In the introduction to his book, For God’s sake!? Perspectives on Chumrot [Stringencies], Chaim Burg briefly surveys how the Jewish people has undergone a tumultuous history and radical changes: from desert nomads to an agricultural society; from twelve disparate tribes to a unified and later divided kingdom; from life in its sovereign land to a scattered people in Diaspora, and then back to its own land. The major thread that traverses the entire story is the Torah – wherever they were, the Torah guided every aspect of their lives. The Torah, given at Sinai, remains unchanged, but the Halachah, the practical application, can change and has done so. Burg points out, “To remain viable in the varied history of the Jewish people, practices of Jewish law had to go through changes, adaptations and variations. These are reflected in the multitude of customs, practices and rabbinic decisions over the years.”

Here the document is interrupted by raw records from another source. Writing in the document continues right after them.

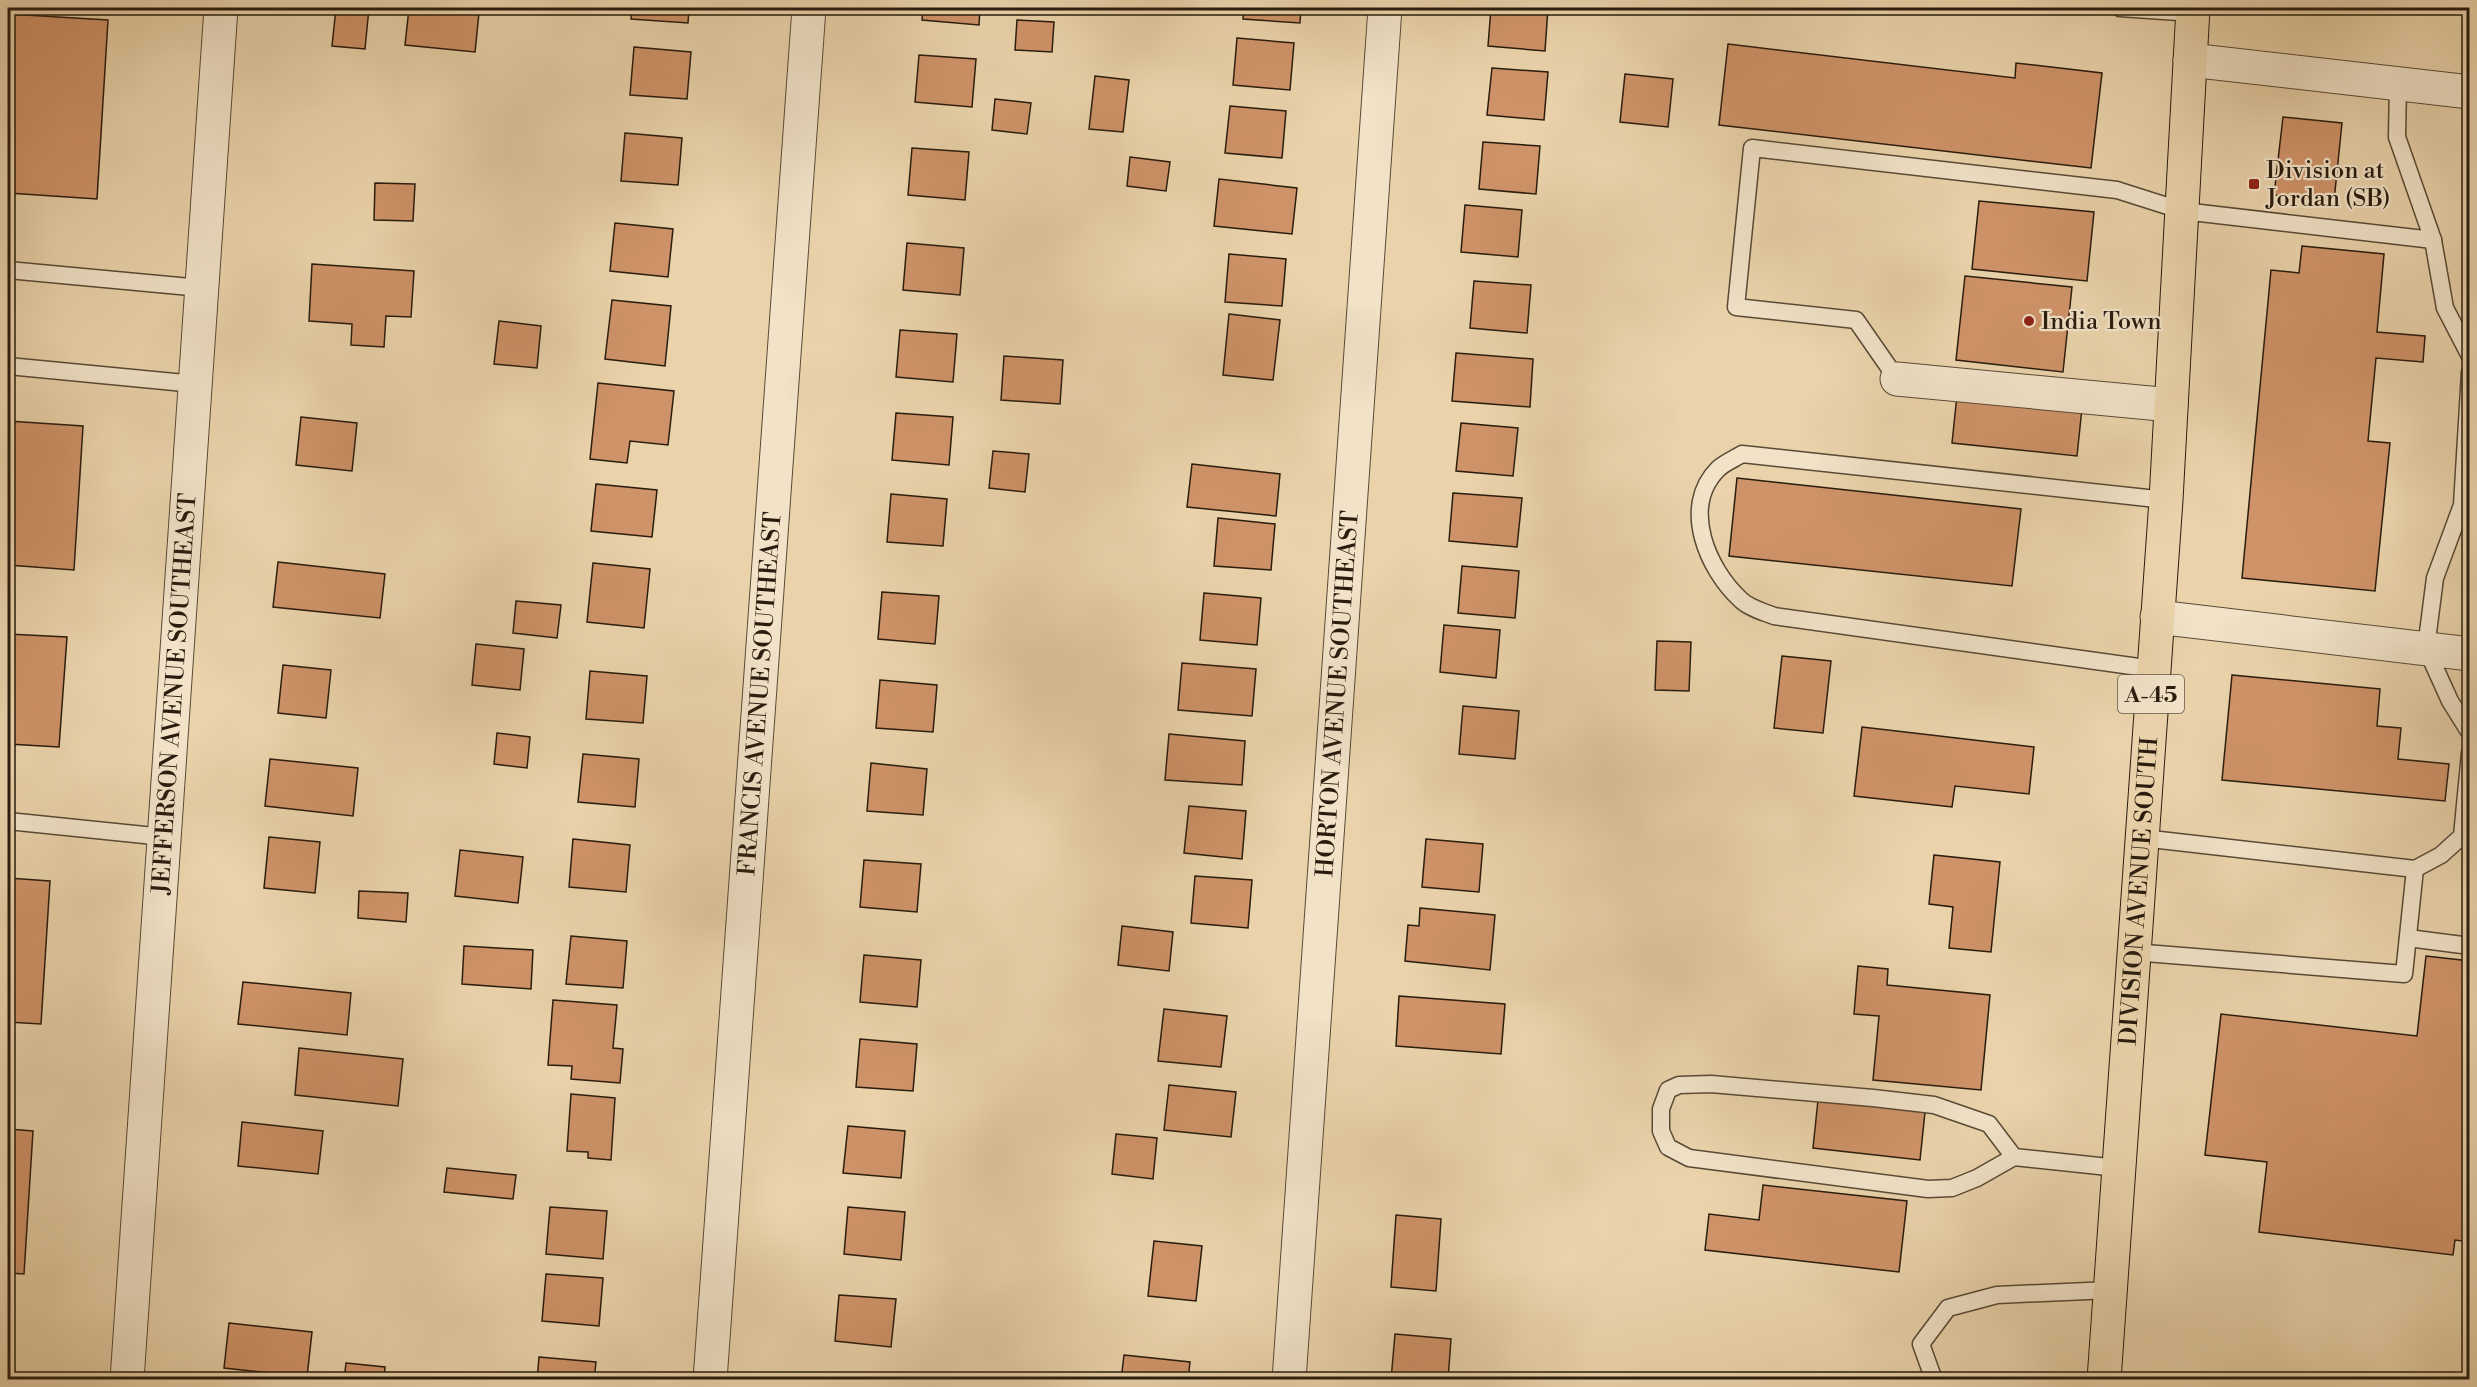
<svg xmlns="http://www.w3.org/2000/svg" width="2477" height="1387" font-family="'Libre Bodoni',serif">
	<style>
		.building { fill: #cf9369; stroke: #291c0e; stroke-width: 1.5 }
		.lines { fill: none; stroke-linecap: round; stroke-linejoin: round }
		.lane-casing { stroke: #594a35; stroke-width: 19 }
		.street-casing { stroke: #594a35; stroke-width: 35 }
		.primary-casing { stroke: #291c0e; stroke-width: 35 }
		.lane { stroke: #f1e2c8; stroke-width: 16 }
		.street { stroke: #f1e2c8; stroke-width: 33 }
		.primary { stroke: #ead3ab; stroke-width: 33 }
		.poi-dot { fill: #8f2418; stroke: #f1e2c8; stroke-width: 2 }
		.labels { text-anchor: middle; stroke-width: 4.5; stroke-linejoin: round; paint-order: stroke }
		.shield { fill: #f1e2c8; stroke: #655746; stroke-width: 1.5 }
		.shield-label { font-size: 22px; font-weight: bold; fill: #291c0e }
		.poi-label { font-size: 24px; fill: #291c0e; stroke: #f1e2c8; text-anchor: start }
		.street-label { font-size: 24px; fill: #291c0e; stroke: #f1e2c8 }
	</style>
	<rect width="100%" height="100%" fill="#ead3ab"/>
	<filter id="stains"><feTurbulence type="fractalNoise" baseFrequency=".00333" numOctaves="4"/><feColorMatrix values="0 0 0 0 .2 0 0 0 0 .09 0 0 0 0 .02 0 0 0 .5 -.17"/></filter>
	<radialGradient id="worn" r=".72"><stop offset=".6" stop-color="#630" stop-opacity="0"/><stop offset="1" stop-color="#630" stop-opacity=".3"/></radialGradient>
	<g class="building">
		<polygon points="336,8 369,8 365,49 332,46"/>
		<polygon points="409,8 479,13 475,52 405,45"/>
		<polygon points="632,8 689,8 688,23 631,19"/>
		<polygon points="923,8 980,8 979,25 922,20"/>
		<polygon points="1244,8 1301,8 1300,23 1243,19"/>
		<polygon points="1491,8 1548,8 1545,51 1488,46"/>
		<polygon points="8,14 108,20 97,199 8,193"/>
		<polygon points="1017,20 1054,22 1052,52 1015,50"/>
		<polygon points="1237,38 1294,43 1290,90 1233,85"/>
		<polygon points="1728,44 2015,78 2016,63 2102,73 2091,168 1719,125"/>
		<polygon points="634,47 691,52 687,99 630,95"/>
		<polygon points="919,55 976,59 972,107 915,102"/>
		<polygon points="1492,68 1548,72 1544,120 1487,115"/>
		<polygon points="1625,74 1673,79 1668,127 1620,122"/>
		<polygon points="1095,76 1129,80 1123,132 1089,129"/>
		<polygon points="995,99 1031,103 1027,134 992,130"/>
		<polygon points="1230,106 1286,111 1282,158 1225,153"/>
		<polygon points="2283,117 2342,123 2334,201 2274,195"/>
		<polygon points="625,133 682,138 678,185 621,181"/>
		<polygon points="1483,142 1540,146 1536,194 1479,189"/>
		<polygon points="912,148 969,152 965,200 908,195"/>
		<polygon points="1130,157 1170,162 1166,191 1127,186"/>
		<polygon points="1219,179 1297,188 1292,234 1214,226"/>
		<polygon points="375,183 415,184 413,221 374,220"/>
		<polygon points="1979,201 2094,212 2087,281 1972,269"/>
		<polygon points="1465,205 1522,210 1518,257 1461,252"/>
		<polygon points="615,223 673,229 668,277 610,271"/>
		<polygon points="907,243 964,248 960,295 903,290"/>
		<polygon points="2302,246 2384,254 2377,332 2425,336 2423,362 2376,358 2368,441 2390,443 2375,591 2242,578 2271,270 2299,273"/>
		<polygon points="1229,254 1286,259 1282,306 1225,302"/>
		<polygon points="312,264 414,271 411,317 386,316 384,347 351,345 352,324 309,321"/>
		<polygon points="1965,276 2072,287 2063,372 1956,360"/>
		<polygon points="1474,281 1531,285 1527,333 1470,328"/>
		<polygon points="612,300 671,306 665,366 605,359"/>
		<polygon points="1229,314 1280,320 1273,380 1223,375"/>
		<polygon points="499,321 541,326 537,368 494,364"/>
		<polygon points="900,330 957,334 953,382 896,377"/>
		<polygon points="1456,353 1533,359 1530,407 1452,401"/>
		<polygon points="1004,356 1063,360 1060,404 1001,400"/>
		<polygon points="598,383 674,391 668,445 630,441 627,463 590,459"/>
		<polygon points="1957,395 2082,408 2077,456 1952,443"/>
		<polygon points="896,413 953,417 949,465 892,460"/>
		<polygon points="301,417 357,423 352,471 296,465"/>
		<polygon points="8,421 83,426 74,570 8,565"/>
		<polygon points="1461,423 1518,428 1513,476 1456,471"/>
		<polygon points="993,451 1029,454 1025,492 989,488"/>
		<polygon points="1192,464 1280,474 1276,516 1187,507"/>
		<polygon points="1737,478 2021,509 2012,586 1729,556"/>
		<polygon points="596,484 657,490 652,537 591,531"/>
		<polygon points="1453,493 1522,498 1517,547 1449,541"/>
		<polygon points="891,494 947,499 943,546 887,542"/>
		<polygon points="1218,518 1275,524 1271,570 1214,566"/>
		<polygon points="278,562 385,574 380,618 273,607"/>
		<polygon points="593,563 650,569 644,628 587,622"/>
		<polygon points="1462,566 1519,571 1515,618 1458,613"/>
		<polygon points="882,592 939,596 935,644 878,639"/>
		<polygon points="1204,593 1261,598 1257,645 1200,640"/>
		<polygon points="516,601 561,605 557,638 513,633"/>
		<polygon points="1444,625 1500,630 1496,678 1440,672"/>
		<polygon points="8,634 67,637 59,747 8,744"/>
		<polygon points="1657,641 1691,642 1689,691 1655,690"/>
		<polygon points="476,644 524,649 520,690 472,685"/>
		<polygon points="1782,656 1831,661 1823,733 1774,728"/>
		<polygon points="1182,663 1256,669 1252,716 1178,710"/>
		<polygon points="283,665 331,670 326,718 278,713"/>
		<polygon points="590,671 647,676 643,723 586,719"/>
		<polygon points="2232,675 2380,689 2377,726 2401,728 2398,759 2449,764 2445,801 2222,780"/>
		<polygon points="880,680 937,685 933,732 876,728"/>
		<polygon points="1463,706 1519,711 1515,759 1459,754"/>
		<polygon points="1862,727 2034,747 2029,794 1955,786 1952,807 1854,796"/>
		<polygon points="497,733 530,737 527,768 494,764"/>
		<polygon points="1169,734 1245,741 1242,785 1165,780"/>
		<polygon points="583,754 639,759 635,807 578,802"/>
		<polygon points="270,759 358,768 353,816 265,806"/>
		<polygon points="871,763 927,769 923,815 867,811"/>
		<polygon points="1189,806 1246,811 1242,859 1184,853"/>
		<polygon points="269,837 320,842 315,893 264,888"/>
		<polygon points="573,839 630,845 626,892 569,887"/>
		<polygon points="1426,839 1483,844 1479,892 1422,887"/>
		<polygon points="460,850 523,857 518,903 455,896"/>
		<polygon points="1934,855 2000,862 1991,952 1949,948 1953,907 1929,904"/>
		<polygon points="864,860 921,864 917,912 860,907"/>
		<polygon points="1195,876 1252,880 1248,928 1191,923"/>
		<polygon points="8,878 50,881 41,1024 8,1022"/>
		<polygon points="359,891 408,893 406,922 358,918"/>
		<polygon points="1420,908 1495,915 1490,970 1405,961 1408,925 1419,926"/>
		<polygon points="1122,926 1173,932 1169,971 1118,965"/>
		<polygon points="571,936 627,941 623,988 566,984"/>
		<polygon points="464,946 533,950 531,989 462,984"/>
		<polygon points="864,955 921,960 917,1007 860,1002"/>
		<polygon points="2426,956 2470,961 2470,1242 2455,1240 2453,1255 2259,1232 2267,1162 2205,1155 2221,1014 2417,1036"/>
		<polygon points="1858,966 1888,969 1887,985 1990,995 1981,1090 1873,1080 1879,1016 1854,1014"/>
		<polygon points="243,982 351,993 347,1035 238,1024"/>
		<polygon points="1399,996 1505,1004 1501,1054 1396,1046"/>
		<polygon points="553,1000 617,1005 613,1048 623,1049 620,1083 571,1079 572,1066 548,1065"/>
		<polygon points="1164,1009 1227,1016 1221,1067 1158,1061"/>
		<polygon points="860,1039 917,1044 913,1091 856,1087"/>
		<polygon points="299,1048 403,1059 398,1106 295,1095"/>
		<polygon points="1169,1085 1236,1092 1231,1137 1164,1130"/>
		<polygon points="571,1094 615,1098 611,1160 588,1158 588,1152 567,1151"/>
		<polygon points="1818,1100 1925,1112 1920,1160 1813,1148"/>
		<polygon points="242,1122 323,1131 318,1174 238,1166"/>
		<polygon points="848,1126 905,1131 901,1178 843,1173"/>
		<polygon points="8,1129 33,1131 24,1274 8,1273"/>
		<polygon points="1116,1134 1157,1138 1153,1179 1112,1174"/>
		<polygon points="447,1168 516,1175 513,1199 444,1192"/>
		<polygon points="1763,1185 1907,1201 1899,1272 1705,1250 1709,1214 1759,1220"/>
		<polygon points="550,1207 607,1211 603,1259 546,1254"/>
		<polygon points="848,1207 905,1212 901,1260 844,1254"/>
		<polygon points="1396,1215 1441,1219 1436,1291 1391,1287"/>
		<polygon points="1154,1241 1202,1246 1196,1301 1148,1296"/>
		<polygon points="546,1274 603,1278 599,1326 542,1321"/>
		<polygon points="839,1295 896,1299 891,1347 835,1341"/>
		<polygon points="229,1323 312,1332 307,1377 224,1368"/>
		<polygon points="1395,1334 1451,1339 1448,1380 1391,1380"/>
		<polygon points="1124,1355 1190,1362 1188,1380 1121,1380"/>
		<polygon points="539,1357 596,1362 594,1380 537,1380"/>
		<polygon points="346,1363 385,1367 384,1380 344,1380"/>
	</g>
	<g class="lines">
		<defs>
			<g id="lane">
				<polyline points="2120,8 2193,13"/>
				<polyline points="2398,84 2397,137 2433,240 2445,308 2470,356"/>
				<polyline points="8,270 201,288"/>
				<polyline points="8,366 195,384"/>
				<polyline points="2470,372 2462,505 2435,578 2426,648 2450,701 2470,733"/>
				<polyline points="1897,379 1856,320 1736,307 1752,148 2117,190 2183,211 2433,240"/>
				<path d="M2153,669l-379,-53c-10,-4 -25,-8 -33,-16 -33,-30 -61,-93 -23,-131 6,-6 16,-10 24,-15l424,46"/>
				<polyline points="8,821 164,837"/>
				<polyline points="2415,869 2441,855 2462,836 2470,753"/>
				<polyline points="2408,938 2470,946"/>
				<polyline points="2133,952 2404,974 2415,869 2142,838"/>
				<polyline points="2014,1157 1989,1124 1934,1105 1873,1098 1711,1084 1679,1085 1668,1090 1661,1109 1661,1131 1668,1147 1689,1158 1928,1189 1952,1188 1977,1178 2014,1157 2118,1168"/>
				<polyline points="1934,1380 1921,1344 1948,1308 1997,1295 2110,1290"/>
			</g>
			<g id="street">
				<polyline points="2190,60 2470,92"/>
				<polyline points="1897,379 2171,405"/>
				<polyline points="2157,617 2470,654"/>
				<path id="s1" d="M127,1380l94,-1372"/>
				<path id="s2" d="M710,1380l99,-1372"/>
				<path id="s3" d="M1289,1380l96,-1372"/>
			</g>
			<g id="primary">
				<path id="s4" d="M2104,1380l62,-880 27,-492"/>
			</g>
		</defs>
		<use href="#lane" class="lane-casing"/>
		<use href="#street" class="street-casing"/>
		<use href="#primary" class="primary-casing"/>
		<use href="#lane" class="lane"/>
		<use href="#street" class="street"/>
		<use href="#primary" class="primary"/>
	</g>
	<g class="poi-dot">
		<rect x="2248" y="178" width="12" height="12" rx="3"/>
		<circle cx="2029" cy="321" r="6"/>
	</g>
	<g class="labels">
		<rect class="shield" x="2118" y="675" width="66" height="38" rx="4.5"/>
		<g class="shield-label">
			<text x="2151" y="702">A-45</text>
		</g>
		<g class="poi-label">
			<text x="2266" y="178">Division at<tspan x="2266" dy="28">Jordan (SB)</tspan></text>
			<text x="2041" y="329">India Town</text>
		</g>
		<g class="street-label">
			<text dy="8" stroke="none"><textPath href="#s3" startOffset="688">HORTON AVENUE SOUTHEAST</textPath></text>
			<text dy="8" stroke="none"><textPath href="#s1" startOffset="688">JEFFERSON AVENUE SOUTHEAST</textPath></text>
			<text dy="8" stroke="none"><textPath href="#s2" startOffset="688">FRANCIS AVENUE SOUTHEAST</textPath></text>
			<text dy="8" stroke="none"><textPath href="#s4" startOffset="490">DIVISION AVENUE SOUTH</textPath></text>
		</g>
	</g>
	<rect width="2477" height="1387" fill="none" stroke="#ead3ab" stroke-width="30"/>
	<rect x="9" y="9" width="2459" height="1369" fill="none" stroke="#291c0e" stroke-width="3"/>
	<rect x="15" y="15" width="2447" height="1357" fill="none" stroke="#291c0e" stroke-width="1.5"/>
	<rect width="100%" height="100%" filter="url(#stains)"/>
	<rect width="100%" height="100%" fill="url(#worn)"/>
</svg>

Burg notes that aspects of practice could be changed because of “Halacha’s (Jewish law’s) internal, built-in flexibility” and rulings could be less or more stringent as long as they fell within the framework of Torah. He adds that changes were introduced to protect the observant way of life, or to protect the people, sometimes from the surrounding population.
He remarks that Halachic decisions by rabbis both famous and less so, have varied from the very strict to the very lenient. The tendency, he notes, has been to choose the more conservative and stringent opinions because the assumption is that the flow would always tend to increasing leniency over time. And he notes, “…when we look at so many of the practices and rulings of the current era we see that leniency (kulah) is out – stringency (chumrah) is in.”

In her book, Off the Derech: Why Observant Jews Leave Judaism, How to Respond to the Challenge, Faranak Margolese has a chapter entitled “Narrow definitions of being observant” in which she says, “Being properly observant today involves meeting a very narrow and well-defined criterion that involves not only halachah but also a host of other requirements regarding beliefs, dress, conduct, and other things that inherently have nothing to do with religiosity.” She notes, “This is particularly problematic when our definitions of proper observance have more to do with our own expectations than God’s. When our definitions move outside the realm of halachah as they often do, they have the added undesired effect of replacing God and His Torah as the measure of what is right with ourselves.” She adds that narrow definitions blur the understanding of proper observance, “Narrow definitions make the road sometimes too narrow to walk; they create an all or nothing attitude, blur the real meaning of what it means to be frum [observant], and displace God as the measure of proper behavior. This makes it all too easy to go off the derech [path] – or rather to fall off of it.” Margolese concludes that ultimately, differentiating between halachah and chumrah and broadening the road as much as possible facilitates orientation somewhere on the highway of Jewish life.